Contour, op verscheidene Mechelse locaties, tot 12/10. tel. 015 41 30 28 en www.contourmechelen.be

Met het Mechels Audiovisueel Festival Contour heeft Vlaanderen er een nieuw kunstenfestival bij. De biënnale focust op videokunst en cultureel erfgoed.

Videokunst is allang niks nieuws meer, je kunt er tegenwoordig zelfs ronduit klassieke tentoonstellingen mee maken. In kerken bijvoorbeeld. Mechelens eerste videobiënnale doet een poging. De selectie van de kunstenaars is alvast oké. Geen avontuurlijke keuze, maar een breed spectrum van wat videokunst vandaag vermag.
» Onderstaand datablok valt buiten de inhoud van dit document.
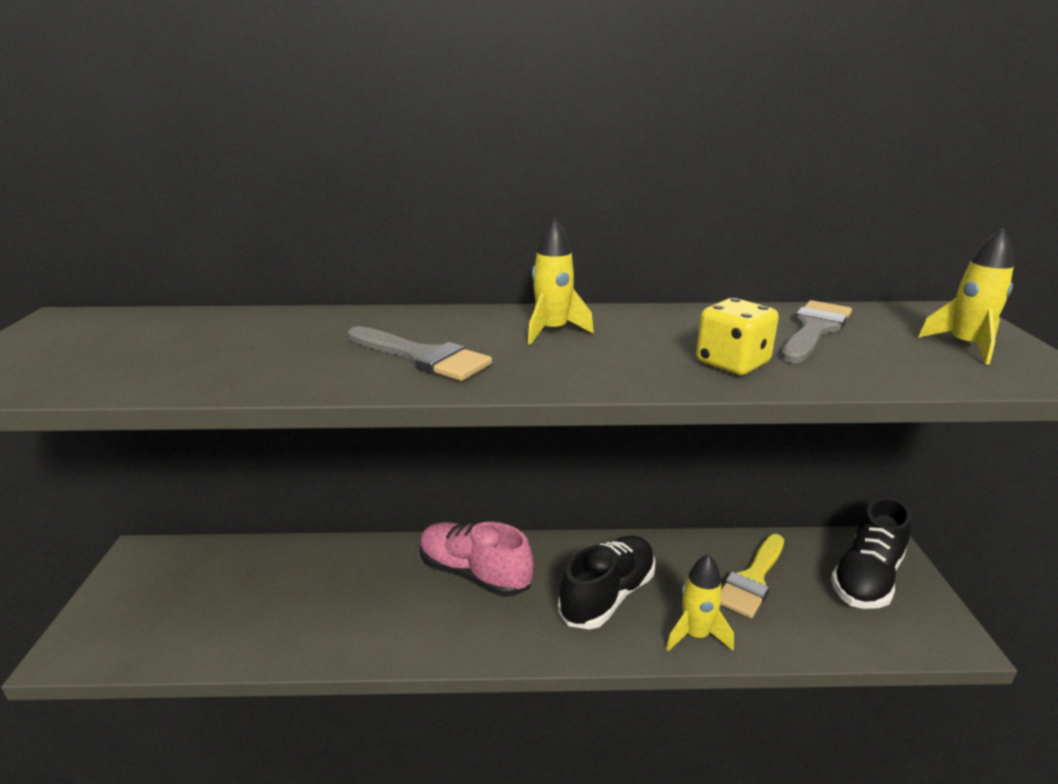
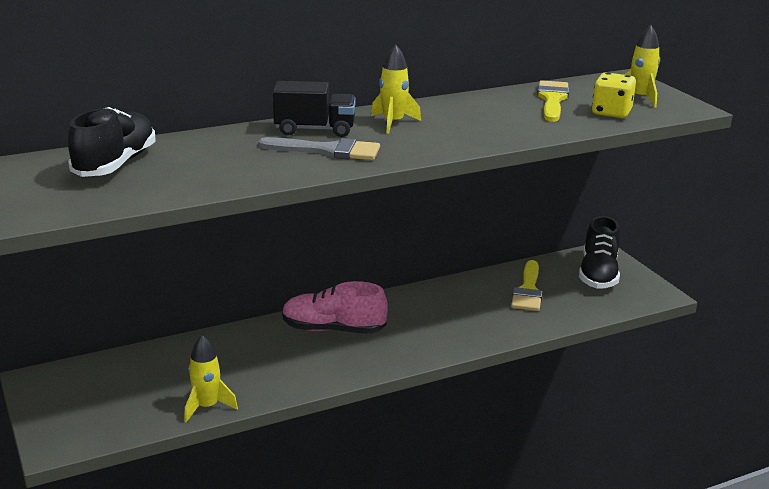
camera: 25 degrees left, 0 degrees up
black shoe [558,536,655,629] -> black shoe moved to [68,107,156,177]
yellow rocket [666,554,734,651] -> yellow rocket moved to [184,335,238,422]
yellow dice [696,298,779,375] -> yellow dice moved to [592,72,636,118]
grey brush [781,300,852,363] -> yellow brush [537,80,569,122]
none -> black truck [273,81,356,137]

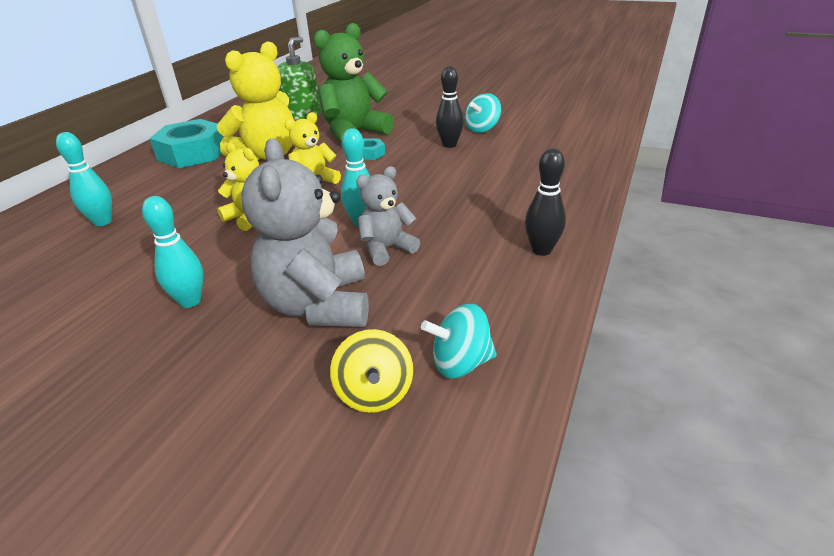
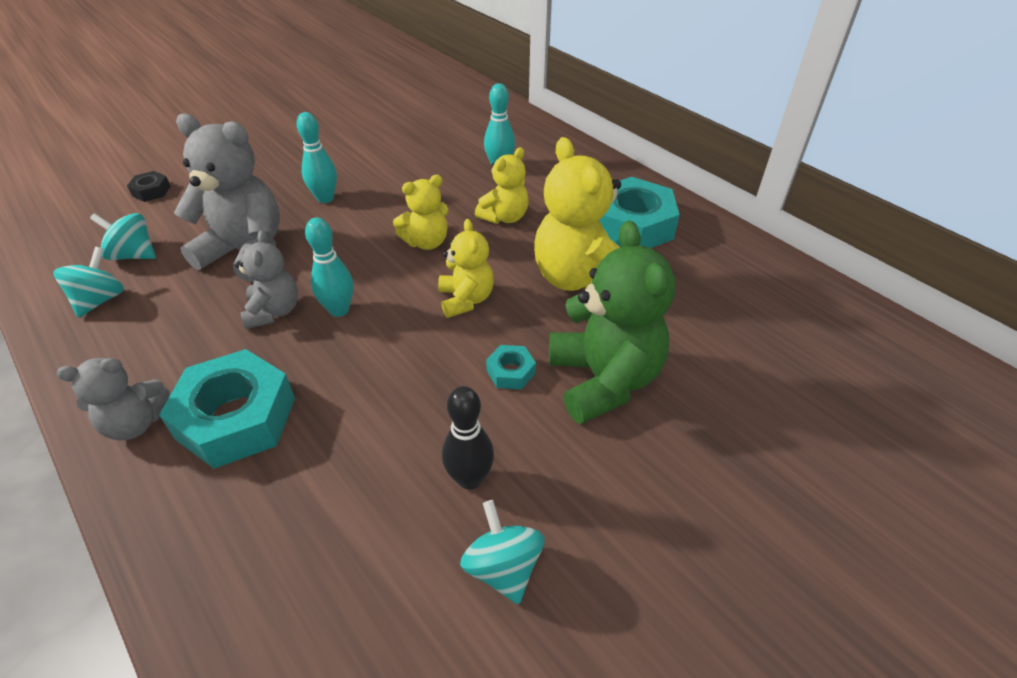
camera: 115 degrees right, 10 degrees up
green soap dispenser [277,37,321,120] -> none
yellow spinning top [330,329,413,413] -> turquoise spinning top [90,213,156,260]
black bowling pin [525,148,566,256] -> grey teddy bear [57,357,170,441]
none -> black nut [127,171,171,202]
none -> turquoise nut [159,349,295,469]
none -> yellow teddy bear [475,147,529,224]

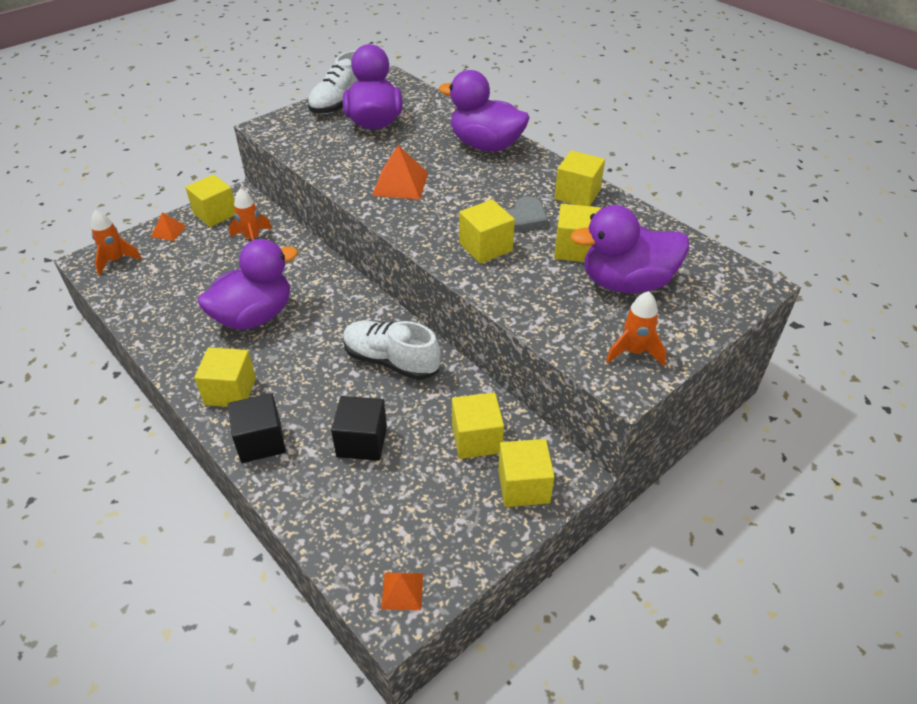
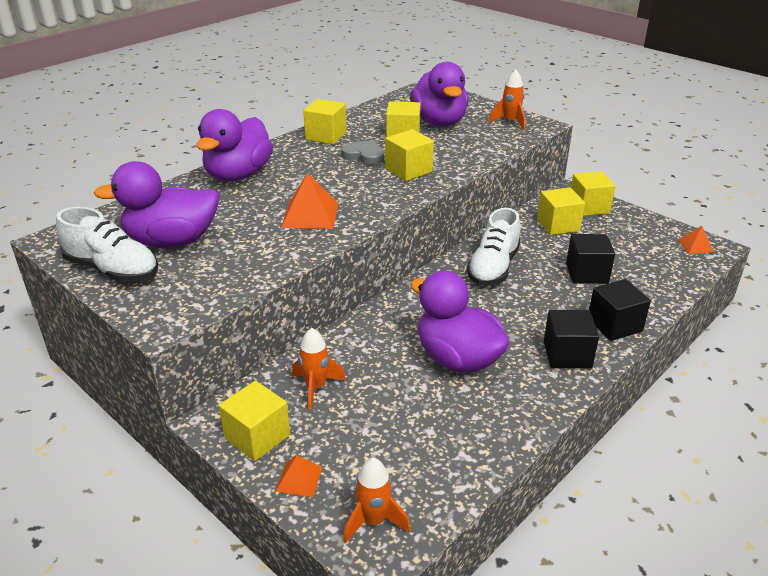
camera: 95 degrees left, 10 degrees down
yellow cube [194,347,256,407] -> black cube [544,310,599,368]

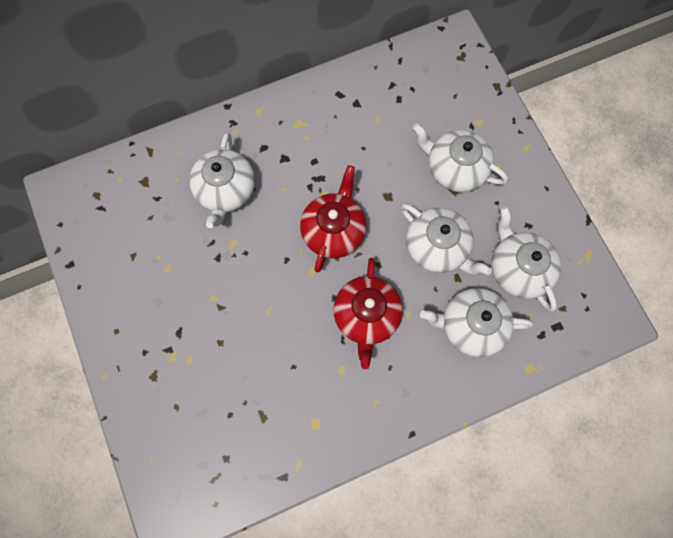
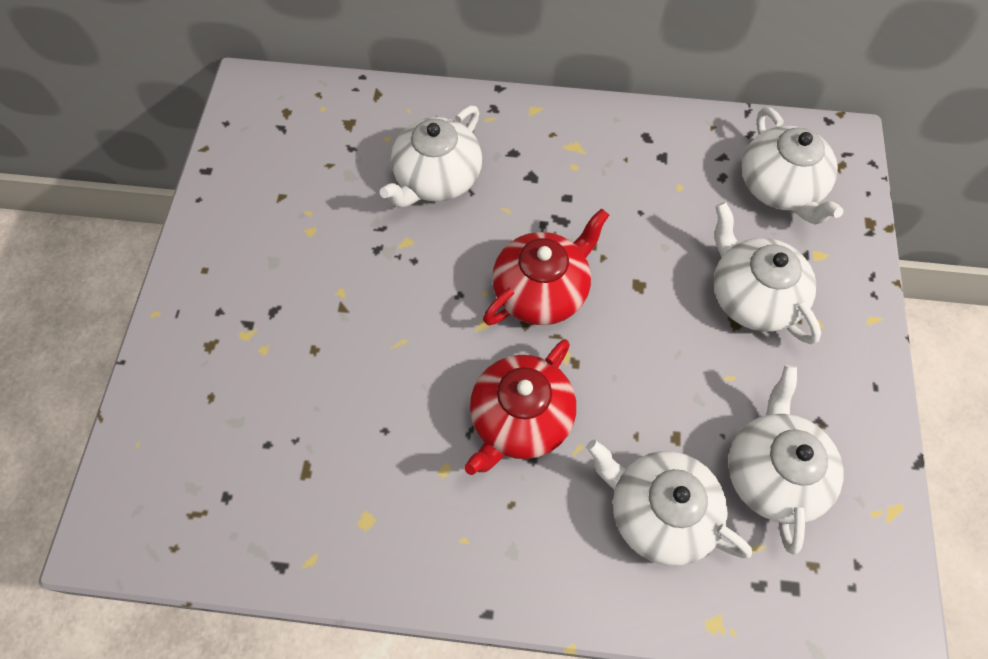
camera: 30 degrees right, 10 degrees down
white teapot [400,203,492,275] -> white teapot moved to [742,107,844,224]

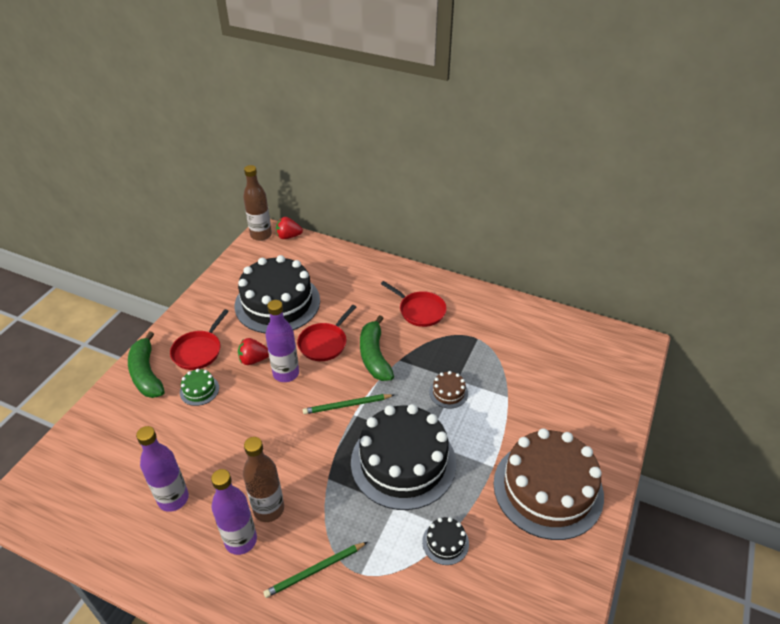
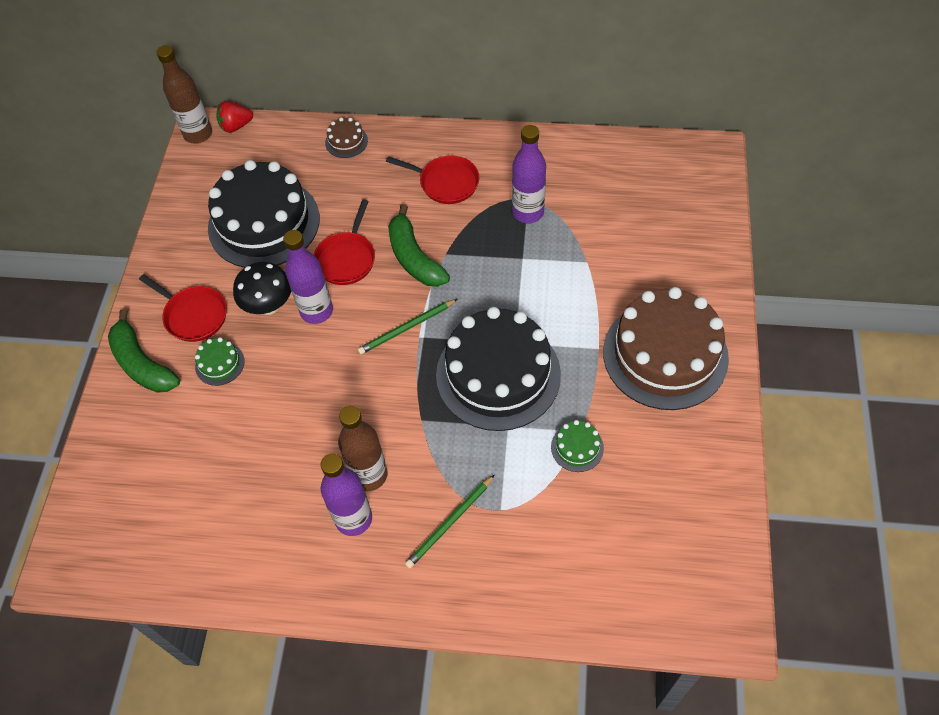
camera: 15 degrees left, 15 degrees up
purple bottle [136,426,189,512] -> purple bottle moved to [512,125,546,223]
red pan [170,309,229,370] -> red pan turned 60 degrees counterclockwise [139,274,227,342]
red strawberry [238,338,269,365] -> black mushroom [233,262,291,315]
black cake [422,517,469,565] -> green cake [551,420,604,472]
brown cake [429,371,468,408] -> brown cake moved to [325,117,368,158]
Gastland is Nederland, en dat levert een paar sterke werken op. In de voormalige Minderbroederskerk kun je gaan kijken naar Saint Sebastian van Fiona Tan, een ongelooflijk subtiele registratie van een inwijdingsritueel voor jonge Japanse vrouwen. Het blijft een beetje gissen naar het ritueel zelf, je ziet alleen maar dat de jonge vrouwen pijlen afschieten. Tan pint haar camera vooral vast op hun gezichten. Jeroen de Rijke en Willem de Rooij – te zien in de doopkapel van de Sint-Katelijnekerk – doen hetzelfde, maar met junks. In ruil voor een blikje frisdrank vroegen ze zes drugsverslaafden in Amsterdam om twee minuten lang in hun camera te kijken. In een halfdonker scherm kijken twee grote, onrustige ogen je aan, terwijl ze af en toe afglijden naar de plek waar het spul wordt gedeald. De beelden zijn stom – de junks kijken je alleen maar aan -, maar tegelijk door en door menselijk.

Drie werken werden speciaal voor Mechelen gemaakt. Sven Augustijnen richt een nuchtere maar fascinerende blik op François. François lijdt aan afasie: zijn taalvermogen hapert. Augustijnen filmde hem tijdens een logopedieles. Plots wordt duidelijk wat voor een onmisbaar keurslijf taal is: precies in de fouten die François maakt, reveleert zich de norm. Augustijnen registreert het allemaal zonder veel poespas, en dat werkt. Hans op de Beeck daarentegen stelt teleur. Hij maakte een film op maat van de Begijnhofkerk. Op de Beeck jongleert met religieuze en kunsthistorische motieven, maar de film haalt niet het niveau van vroeger werk. In My brother’s gardens bijvoorbeeld, de gestileerde tentoonstelling met film, sculpturen en tekeningen die hij een half jaar geleden bij Galerie Xavier Hufkens in Brussel toonde, ontspon zich een haast ouderwets mooi verhaal over een desolate blik op de wereld. Ditmaal beklijft het narratieve aspect veel minder. De film speelt zich af in de buurt van de kerk, maar blijft braafjes vervat in de contouren van het scherm waarnaar je zit te kijken.

Dat geldt trouwens ook voor het werk van de meeste andere kunstenaars. Gelukkig vormt het nieuwe werk van Honoré d’O en Franciska Lambrechts een uitzondering. In het overdadig barokke interieur van de Sint-Janskerk staan er zestien schermen, terwijl er op de muur een Avondmaal wordt geprojecteerd, minus drie rollen: de verlosser, de ongelovige en de verrader ontbreken op het appèl. De video’s verwijzen één voor één naar allerlei motieven in de kerk. Manneke Adonis bijvoorbeeld gaat kopje-onder in een idyllisch meer; Het ene en het alles wordt een glazen bol die boven het water zweeft; De oogst, die wordt gewoon letterlijk afgereden, en de Puttoputti Ottupittup ten slotte cirkelen niet meer omhoog. Geen kunst die de blik altijd ook een beetje naar boven richt, maar een universum dat zich nu ontspint en zichzelf tot kunst verklaart.